The new dinkos were being herded into the fumigation chamber now. They were annoyed about that—they always were—but the guards kept them moving right along through the puffy bursts of pink and green and yellow sprays that came from the ceiling nozzles. Nobody got out of customs quarantine without passing through that chamber. El Supremo was paranoid about the entry of exotic microorganisms into Valparaiso Nuevo’s closed-cycle ecology. El Supremo was paranoid about a lot of things. You didn’t get to be sole and absolute ruler of your own little satellite world, and stay that way for thirty-seven years, without a heavy component of paranoia in your makeup.

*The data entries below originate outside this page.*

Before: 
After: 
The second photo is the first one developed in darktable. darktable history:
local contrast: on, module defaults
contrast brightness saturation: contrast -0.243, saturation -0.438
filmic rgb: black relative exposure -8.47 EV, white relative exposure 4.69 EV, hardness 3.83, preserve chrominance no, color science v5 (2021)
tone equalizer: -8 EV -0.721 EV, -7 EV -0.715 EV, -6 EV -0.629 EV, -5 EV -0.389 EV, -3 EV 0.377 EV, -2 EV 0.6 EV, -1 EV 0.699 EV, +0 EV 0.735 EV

Juanito leaned up against the great curving glass wall of the customs tank and peered through the mists of sterilizer fog. The rest of the couriers were starting to come in now. Juanito watched them going to work, singling out potential clients, cutting them out of the herd. Most of the dinkos were signing up as soon as the deal was explained, but as always there were a few who would shake off all help and insist on setting out by themselves. Cheapskates, Juanito thought. Assholes and wimps, Juanito thought. But they’d find out. It wasn’t possible to get started on Valparaiso Nuevo without a courier, no matter how sharp you thought you were. Valparaiso was a free enterprise zone, after all. If you knew the rules, you were pretty much safe from all harm here forever. If not, not.